Informó Castrillo, por desgracia, el proceso resultó abortado por fracturas internas en los partidos del G4 que a su vez fracturaron a la AN y que impidieron completar la designación del CNE. Así las cosas, sobrevino nuevamente la omisión legislativa y el TSJ, tal como lo ha hecho en anteriores ocasiones, designó a los integrantes del nuevo CNE, aunque esta vez con una integración menos desfavorable a las fuerzas de oposición.


Acotó, todas las condiciones electorales a las que el G4 se refiere en su comunicado, varias por las cuales nosotros seguimos en pie de lucha, se pudieran haber obtenido mediante una seria negociación con el régimen. Sin embargo, los presuntos demócratas atrincherados en el G4 hasta despacharon con un portazo en la cara a los emisarios del gobierno de Noruega que hace poco vinieron a Venezuela con el sano propósito de ayudar a restablecer el diálogo y las negociaciones entre los actores políticos.


Rechazamos categóricamente los atropellos a los diputados a la Asamblea Nacional y el criminal irrespeto a su inmunidad parlamentaria por parte de un régimen varios de cuyos líderes se resguardaron en la inmunidad parlamentaria y los derechos constitucionales en los tiempos en que les correspondió ser oposición en el pasado.

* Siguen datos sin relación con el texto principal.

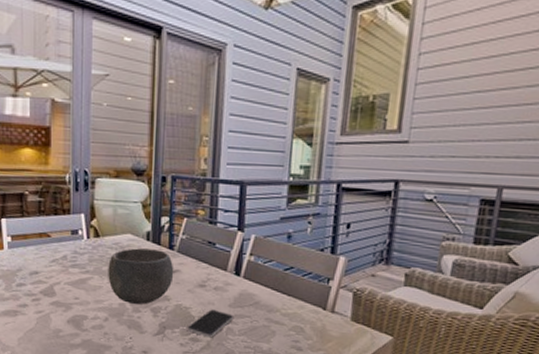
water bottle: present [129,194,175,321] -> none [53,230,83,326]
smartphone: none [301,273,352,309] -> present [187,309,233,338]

Exigimos la libertad de todos los presos políticos, sean o no parlamentarios, sean civiles o militares, y defendemos con firmeza la vigencia de los derechos constitucionales, la libertad de expresión y de información, el derecho al ejercicio político democrático, el derecho al libre tránsito y a la protesta pacífica, la libertad sindical y gremial, el derecho  a la protesta y a la huelga, todos ellos vulnerados en estos infaustos tiempos de autoritarismo militarista.


En AP nos hemos pronunciado abiertamente contra la judicialización de la vida interna de los partidos políticos y hemos exigido que sean las bases de estos las que diluciden sus conflictos intestinos y determinen quienes deben dirigirlos, aunque no desconocemos que en el seno de esos mismos partidos han insurgido liderazgos que acudieron a la vía judicial porque a lo interno de algunas organizaciones se han instalado auténticas monarquías que le cerraron las puertas a la democracia interna.


Manifestó, en vez de persistir en el error de la abstención y entregarle nuevamente al gobierno la Asamblea Nacional, lo que queda del G4 debería ocuparse más bien de entregarle cuentas al país y al mundo de los gigantescos recursos financieros de que ha dispuesto, muchos de ellos provenientes del erario público vía CITGO y otras empresas estatales, así como de cuantiosos aportes extranjeros para el funcionamiento institucional y por concepto de ayuda humanitaria, todos los cuales ha venido manejando el G4 sin rendición de cuentas ni mucho menos de control alguno.